The 86th Infantry Regiment was an infantry regiment in the United States Army.

The 86th Infantry was briefly activated during World War I but never sent overseas, then reactivated during World War II at Camp Hale in 1942, with 3 Battalions, and attached to the 10th Mountain Division. The regiment served with the 10th Mountain in Italy and was inactivated postwar. In 1948 it was reactivated and saw duty in Germany before inactivating in 1957.

==History==
The regiment was constituted on 31 July 1918 in the Regular Army as the 86th Infantry and assigned to the 18th Infantry Division. It was organized in September 1918 at Camp Travis, Texas from personnel of the 35th Infantry. The 86th was relieved from the 18th Division and demobilized on 13 February 1919 at Camp Travis.

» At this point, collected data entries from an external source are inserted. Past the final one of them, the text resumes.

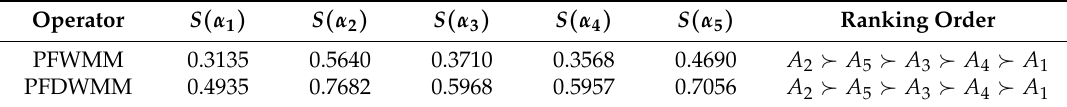
Table 7. The score values and the ranking results of five alternatives by two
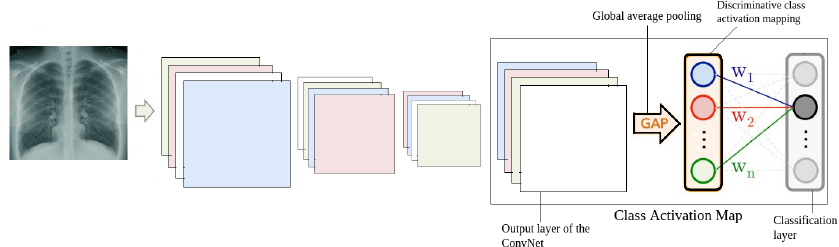
Figure 2. Conceptual view of class activation mapping; w 1 , w 2 ... w n represent the weights of the feature maps. Class activation mapping identifies the most relevant features in the input image used for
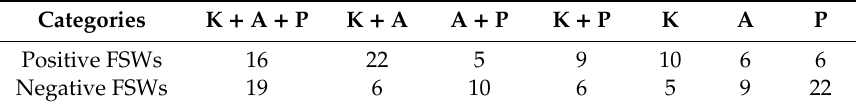
Table 2. Positive / negative distributions of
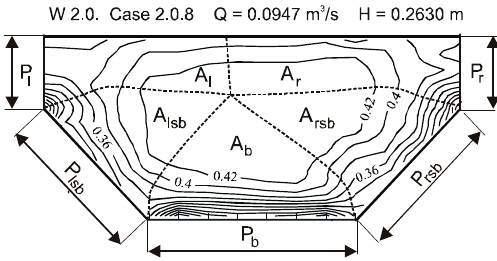
Figure 5. Surface areas of stream cross-sections A i in which the flow conditions are shaped under the influence of a constant roughness over the length of the wetted perimeter P i .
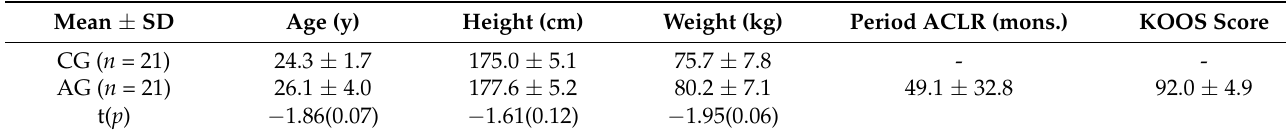
Table 1. Summary information of the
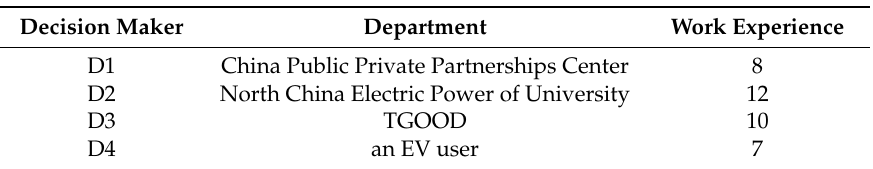
Table 2. Background of decision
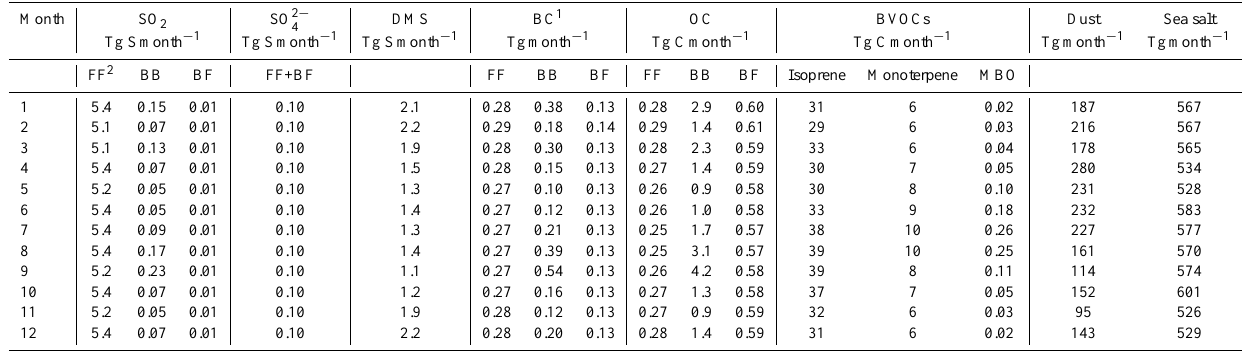
Table 2. Global monthly emissions of aerosols and gaseous precursors from GEOS-Chem simulation of 2008. Month SO 2 SO 2 − 4 DMS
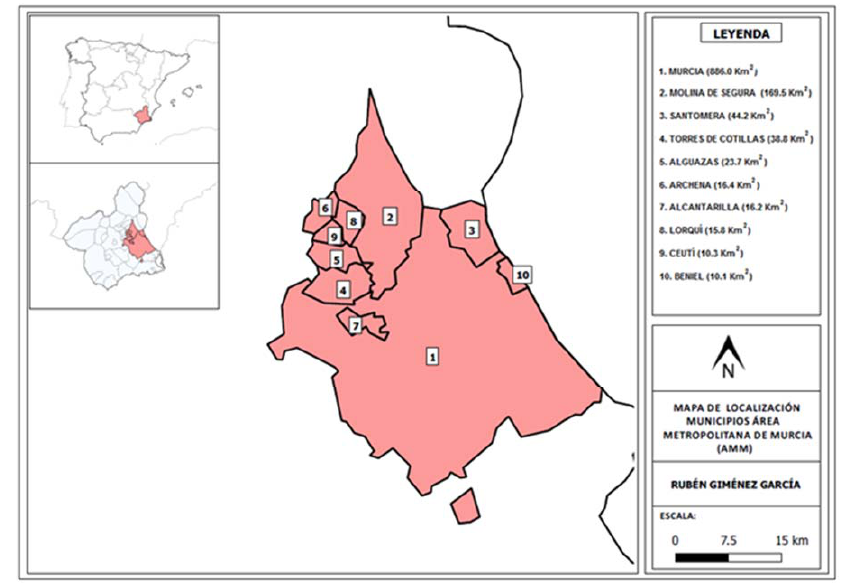
Figure 1. Location map of the Metropolitan Area of Murcia (MAM).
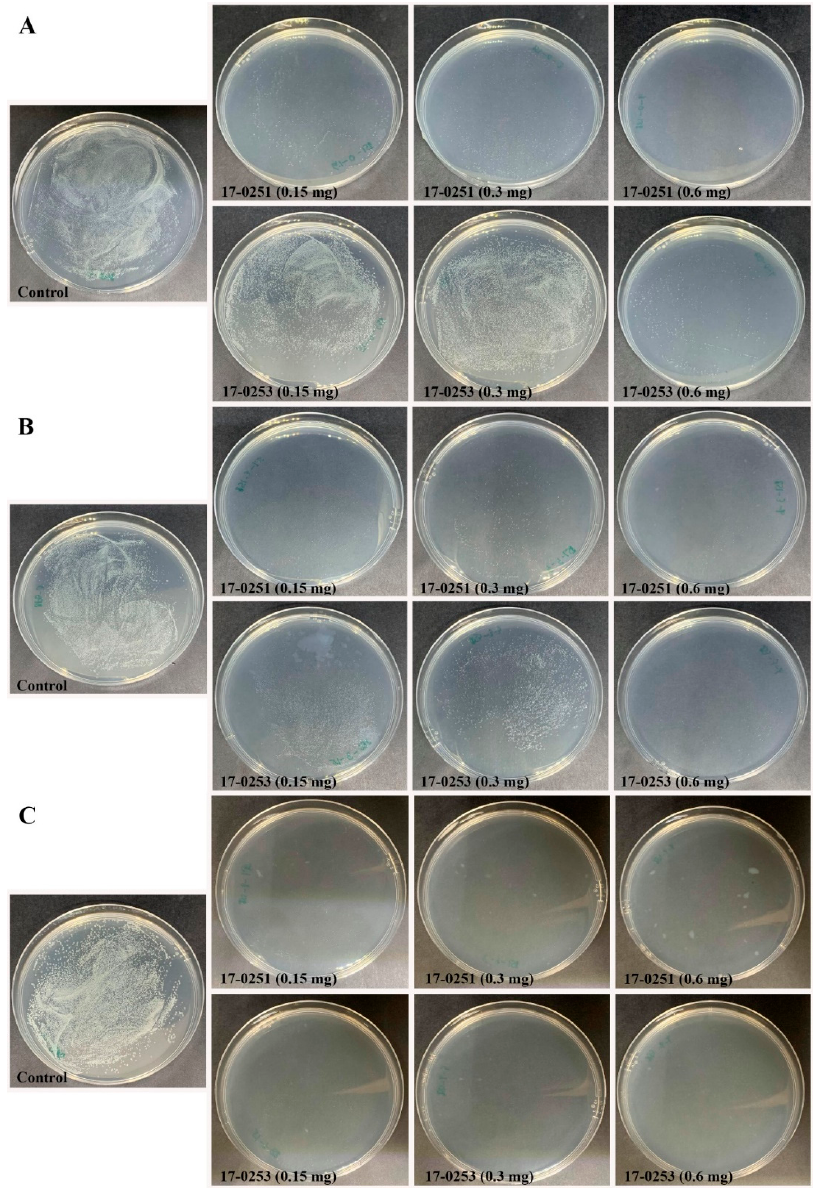
Figure 2. Efficacy of the time kill assay of endophytic fungi crude extract Neocosmospora sp. MFLUCC 17-0251 and MFLUCC 17-0253 in suppression of Aac , JT-0003 after 24 h. Inhibition of Aac growth at ( A ) 0 h, ( B ) 3 h, and ( C ) 6 h. Control refers to bacterial suspension cultured without fungal crude extracts.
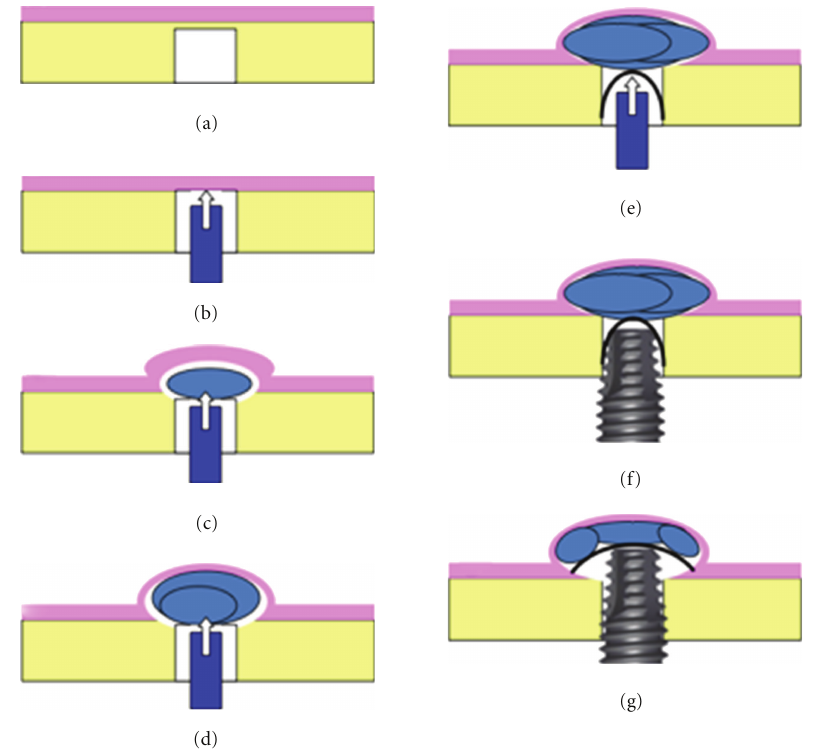
Figure 4: Schematic representation of osteotome-mediated sinus lift technique with the use of PRGF.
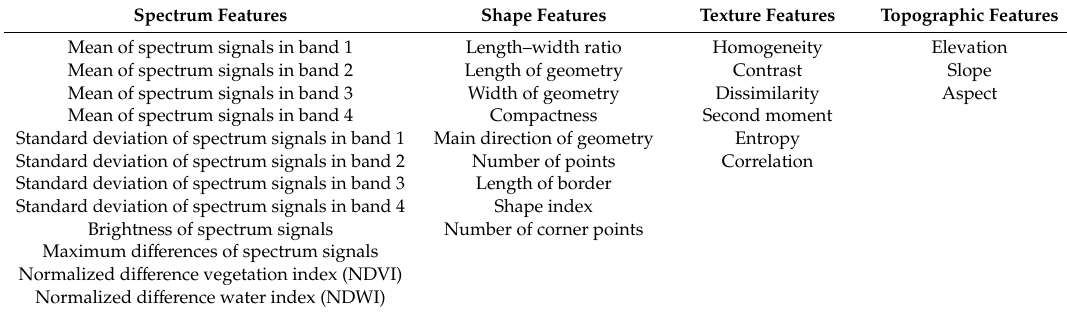
Table 2. List of geo-object features used in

The regiment was constituted on 25 November 1942 in the Army of the United States as the 86th Infantry. It was activated between 12 December 1942 and 1 May 1943 at Camp Hale, Colorado, and assigned to the 10th Mountain Division on 15 July 1943. The regiment was redesignated the 86th Mountain Infantry and assigned to the 10th Mountain Division on 6 November 1944. It was inactivated on 27 November 1945 at Camp Carson, Colorado.

The regiment was redesignated the 86th Infantry and assigned to 10th Infantry Division on 18 June 1948. It was allotted to the regular Army on 25 June 1948, and activated on 1 July 1948 at Fort Riley, Kansas. The 86th was inactivated for the last time on 1 July 1957 in Germany.

==Campaign streamers==
World War II
- North Apennines
- Po Valley

==Distinctive unit insignia==
- Description
A Silver color metal and enamel device 1+1/8 in in height overall consisting of a shield blazoned: Argent, a fess dancetté the points to chief fleury Azure. Attached below and to the sides of the shield is a Blue scroll inscribed "COURAGE AND DEPENDABILITY" in Silver letters.
- Symbolism
The shield is in the colors of the Infantry. The ordinary, dancetté partition lines, and the fleury peaks are symbolic of the mountains in which the organization fought in Italy in World War II. The two campaigns in which the Regiment participated are North Apennines and Po Valley.
- Background
The distinctive unit insignia was approved on 6 September 1951. It was amended to correct the symbolism on 4 March 1955.

==Coat of arms==
Blazon
- Shield- Argent, a fess dancetté the points to chief fleury Azure.
- Crest- None.
- Motto- COURAGE AND DEPENDABILITY.
Symbolism
- Shield- The shield is in the colors of the Infantry. The ordinary, dancetté partition lines, and the fleury peaks are symbolic of the mountains in which the organization fought in Italy in World War II. The two campaigns in which the Regiment participated are Operation Encore and Operation Craftsman.
- Crest- None.
Background- The coat of arms was approved on 6 September 1951. It was amended to correct the symbolism on 4 March 1955.